Paul Ryan has always been offended and even personally hurt by the implication that his tax plan would reduce the tax burden for the affluent. “It’s not true,” he has said, “This is nothing but scare tactics.” Ryan has always insisted he doesn’t want to cut taxes for the rich. He just wants to reform the tax code, eliminating loopholes and deductions — many of which benefit the rich! — to make things simpler: “What we’re saying is keep tax revenues where they are. We’re not talking about cutting taxes. We’re talking about keeping taxes where they are and cleaning up the tax code: getting rid of loopholes and deductions, which by the way are enjoyed by the top [tax] rate filers, the people in the top two brackets, and lowering tax rates. A flatter system, a fairer system, a simpler system, one that is more internationally competitive.” Cutting taxes for the rich? Why, that’s the furthest thing from his mind!
This claim was exposed repeatedly, but especially two years ago. What happened was that Dave Camp, the retiring Chairman of the House Ways and Means Committee and a heretofore reliable Republican, produced a tax reform that did what Ryan has always said he favors. It cut tax rates and cleaned out loopholes and deductions, but spread the benefits evenly, so that the rich did not come out ahead. Republicans fled en masse.
Ryan still favors tax reform, but refuses to specify how he would change the tax code. In a new interview, John Harwood pins him down:
HARWOOD: On taxes, your predecessor as Ways and Means chair, Dave Camp, when he came out with a comprehensive tax reform a few years ago, he adopted as a principle that it was going to be distributionally neutral. It wasn’t going to advantage any group over the current system. Is that still a principle that you think is appropriate for the Republican tax agenda?

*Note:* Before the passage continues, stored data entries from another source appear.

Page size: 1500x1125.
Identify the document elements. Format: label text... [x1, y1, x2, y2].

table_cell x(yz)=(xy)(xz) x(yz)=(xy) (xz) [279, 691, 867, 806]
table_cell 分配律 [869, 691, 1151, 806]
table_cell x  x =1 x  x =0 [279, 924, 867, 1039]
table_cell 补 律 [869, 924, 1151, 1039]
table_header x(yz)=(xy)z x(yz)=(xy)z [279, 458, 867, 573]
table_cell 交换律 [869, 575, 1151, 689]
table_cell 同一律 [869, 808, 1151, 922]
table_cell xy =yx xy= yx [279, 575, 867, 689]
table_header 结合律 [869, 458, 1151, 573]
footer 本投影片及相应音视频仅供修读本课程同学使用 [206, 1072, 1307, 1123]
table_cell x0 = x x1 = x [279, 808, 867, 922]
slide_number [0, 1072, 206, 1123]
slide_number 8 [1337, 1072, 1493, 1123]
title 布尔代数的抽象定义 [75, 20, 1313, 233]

RYAN: So I do not like the idea of buying into these distributional tables. What you’re talking about is what we call static distribution. It’s a ridiculous notion. What it presumes is life in the economy is some fixed pie, and it’s not going to change. And it’s really up to government to redistribute the slices more equitably. That is not how the world works. That’s now how life works. You can shrink or expand the economy, and what we want to maximize is economic growth and upward mobility so that everybody can get a bigger slice of the pie.

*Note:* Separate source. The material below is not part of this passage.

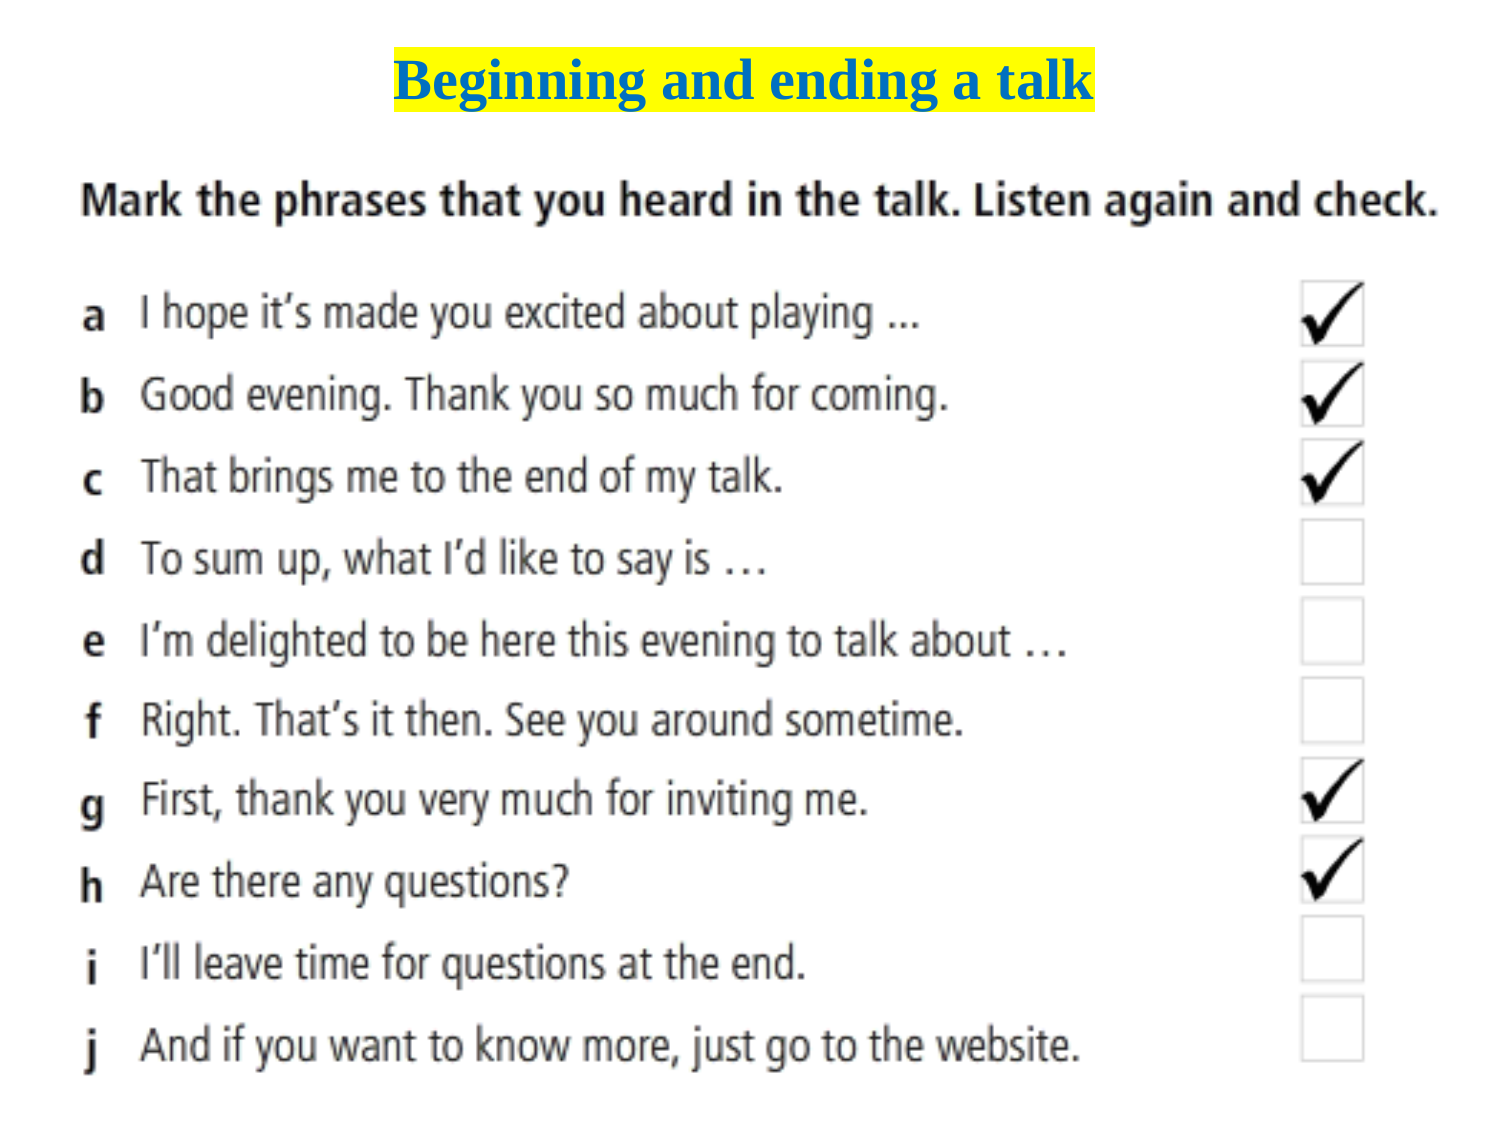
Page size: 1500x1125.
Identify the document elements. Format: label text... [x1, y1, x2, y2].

text_box Beginning and ending a talk [87, 33, 1402, 119]
picture [62, 162, 1451, 1092]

HARWOOD: And you’re not worried that those blue-collar Republican voters, who are voting in the primaries right now, are going to say, “Hey, wait a minute. You really taking care of people at the top more than you’re taking care of me.”

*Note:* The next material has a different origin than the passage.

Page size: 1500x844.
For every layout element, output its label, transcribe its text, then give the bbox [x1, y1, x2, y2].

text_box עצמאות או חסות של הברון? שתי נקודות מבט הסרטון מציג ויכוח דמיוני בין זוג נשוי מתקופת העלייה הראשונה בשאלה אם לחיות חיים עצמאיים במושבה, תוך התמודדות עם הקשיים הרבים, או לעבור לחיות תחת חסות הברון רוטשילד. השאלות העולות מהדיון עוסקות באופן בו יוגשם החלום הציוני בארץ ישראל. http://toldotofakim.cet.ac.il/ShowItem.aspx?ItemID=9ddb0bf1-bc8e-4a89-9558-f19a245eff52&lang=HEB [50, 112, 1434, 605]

RYAN: I think most people don’t think, “John’s success comes at my expense.” Or, “My success comes at your expense.” People don’t think like that. People want to know the deck is fair. Bernie Sanders talks about that stuff. That’s not who we are.
So there you have it. Ryan has identified the source of his disagreement with Camp: His tax reform was distributionally neutral. In other words, Camp did the thing Ryan has always said he would do, which is reform the tax code without handing a windfall to the rich. A tax reform that’s distributionally neutral is one that Ryan categorically opposes. For Ryan, handing a windfall to the rich is the only reason to do tax reform.